Tidak
terasa tahun telah berganti, umur telah bertambah, sudahkah semua itu kita
sertai dengan tambahnya iman dan taqwa? Bukankah ALLOOH telah menambahkan umur
dalam hidup kita? Mengapa kita tidak menambah ketaatan kepada-NYA?
Ingatkah
kita pada suatu hari di empat belas abad yang lalu ketika RosuuluLLooh SAW
melakukan perjalanan berat dari Makkah menuju Madinah. Di atas punggung onta,
mendaki gunung berbatu, menuruni lembah dipanggang panasnya di bawah ganasnya
terik matahari padang pasir. Medan yang berat menjadi tambah berat ketika harus
menghindar kejaran kaum kafir Quroisy.
Berjalan
dengan penuh kewaspadaan dan kehati-hatian. Hanya dengan niat dan keyakinan
yang teguhlah RosuuluLLooh SAW berhasil akhirnya sampai pula di kota Madinah Al
Munawaroh menjadi pelabuhan dakwah RosuuluLLooh SAW yang menghantarkan kejayaam
Islam. Dari Madinah-lah Islam melebarkan sayapnya hinga ke pelosok penjuru
bumi.

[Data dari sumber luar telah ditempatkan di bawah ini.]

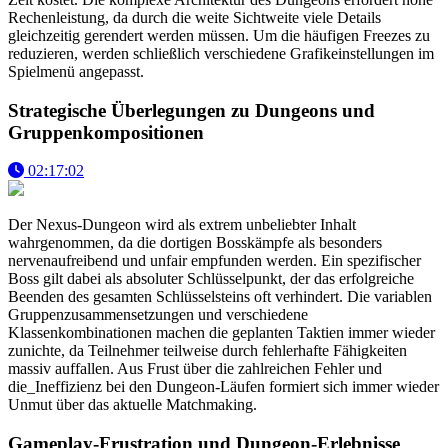
Rechenleistung, da durch die weite Sichtweite viele Details
gleichzeitig gerendert werden müssen. Um die häufigen Freezes zu
reduzieren, werden schließlich verschiedene Grafikeinstellungen im
Spielmenü angepasst.
Strategische Überlegungen zu Dungeons und
Gruppenkompositionen
02:17:02
Der Nexus-Dungeon wird als extrem unbeliebter Inhalt
wahrgenommen, da die dortigen Bosskämpfe als besonders
nervenaufreibend und unfair empfunden werden. Ein spezifischer
Boss gilt dabei als absoluter Schlüsselpunkt, der das erfolgreiche
Beenden des gesamten Schlüsselsteins oft verhindert. Die variablen
Gruppenzusammensetzungen und verschiedene
Klassenkombinationen machen die geplanten Taktien immer wieder
zunichte, da Teilnehmer teilweise durch fehlerhafte Fähigkeiten
massiv auffallen. Aus Frust über die zahlreichen Fehler und
die_Ineffizienz bei den Dungeon-Läufen formiert sich immer wieder
Unmut über das aktuelle Matchmaking.
Gameplay-Frustration und Dungeon-Erlebnisse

Ke Asia menembus lautan, mengarungi benua dan menaklukkan alam.
Semua
itu RosuuluLLooh SAW lakukan demi syi’ar Islam, hingga kita manusia Nusantara di
Indonesia dapat menikmati manisnya iman kepada-NYA. Itulah salah satu hikmah
hijrohnya Kanjeng Nabi Muchammad SAW.
Begitu
agungnya hikmah di balik hijroh RosuuluLLooh SAW, sehingga sahabat Sayyidina ‘Umar
bi Khoththob RA bersama bersepakat dengan para sahabat lain me’monumen’kan
hijroh RosuuluLLooh SAW dalam bentuk penanggalan dalam Islam.
Bulan
Mucharrom dalam tradisi Islam memiliki makna yang dalam dan sejarah yang
panjang. Di antara kelebihan bulan Mucharrom ini terletak pada hari ‘Asyuro
atau hari kesepuluh pada bulan Mucharrom. Karena pada hari ‘Asyuro itulah
(seperti yang termaktub dalam I;anatuth Tholibin) ALLOOH SWT untuk pertama kali
menciptakan dunia, dan pada hari yang sama pula ALLOOH akan mengakhiri
kehidupan di dunia (yakni kiamat).
Pada
hari Asyuro’ pula ALLOOH SWT menciptakan Lauh Mahfudh dan Qolam, menurunkan
hujan untuk pertama kalinya, menurunkan Rochmat di atas bumi. Dan pada hari
Asyuro’ itu ALLOOH mengangkat Nabi ‘Isa AS ke atas langit.
Dan
pada hari Asyuro’ itulah Nabi Nuh AS turun dari kapal setelah berlayar karena
banjir bandang. Sesampainya di daratan Nabi Nuh AS bertanya kepada ummatnya “Masihkah
ada bekal pelayaran yang tersisa untuk dimakan?”, kemudian mereka menjawab,”Masih
wahai Nabi.” Kemudian Nabi Nuh AS memerintahkan untuk mengaduk sisa-sisa
makanan itu menjadi adonan bubur, dan disedekahkan ke semua orang. Karena itulah
kita mengenal bubur Suro. Yaitu bubur yang dibuat untuk menghormati hari Asyuro’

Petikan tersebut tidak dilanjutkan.